Effects of Automated Transcripts on Non-Native Speakers' Listening Comprehension

Xun CAO  Naomi YAMASHITA  Toru ISHIDA  

Publication
IEICE TRANSACTIONS on Information and Systems   Vol.E101-D   No.3   pp.730-739
Publication Date: 2018/03/01
Online ISSN: 1745-1361
DOI: 10.1587/transinf.2017EDP7255
Type of Manuscript: PAPER
Category: Human-computer Interaction
Keyword: 
listening comprehension problems,  automatic speech recognition (ASR) transcripts,  non-native speakers (NNSs),  eye gaze,  

Full Text: PDF(2.2MB)
>>Buy this Article


Summary: 
Previous research has shown that transcripts generated by automatic speech recognition (ASR) technologies can improve the listening comprehension of non-native speakers (NNSs).
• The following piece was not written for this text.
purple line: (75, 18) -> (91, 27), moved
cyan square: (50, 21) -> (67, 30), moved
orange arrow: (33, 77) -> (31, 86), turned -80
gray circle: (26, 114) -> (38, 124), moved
However, we still lack a detailed understanding of how ASR transcripts affect listening comprehension of NNSs. To explore this issue, we conducted two studies. The first study examined how the current presentation of ASR transcripts impacted NNSs' listening comprehension. 20 NNSs engaged in two listening tasks, each in different conditions: C1) audio only and C2) audio+ASR transcripts. The participants pressed a button whenever they encountered a comprehension problem, and explained each problem in the subsequent interviews. From our data analysis, we found that NNSs adopted different strategies when using the ASR transcripts; some followed the transcripts throughout the listening; some only checked them when necessary. NNSs also appeared to face difficulties following imperfect and slightly delayed transcripts while listening to speech - many reported difficulties concentrating on listening/reading or shifting between the two. The second study explored how different display methods of ASR transcripts affected NNSs' listening experiences. We focused on two display methods: 1) accuracy-oriented display which shows transcripts only after the completion of speech input analysis, and 2) speed-oriented display which shows the interim analysis results of speech input. We conducted a laboratory experiment with 22 NNSs who engaged in two listening tasks with ASR transcripts presented via the two display methods. We found that the more the NNSs paid attention to listening to the audio, the more they tended to prefer the speed-oriented transcripts, and vice versa. Mismatched transcripts were found to have negative effects on NNSs' listening comprehension. Our findings have implications for improving the presentation methods of ASR transcripts to more effectively support NNSs.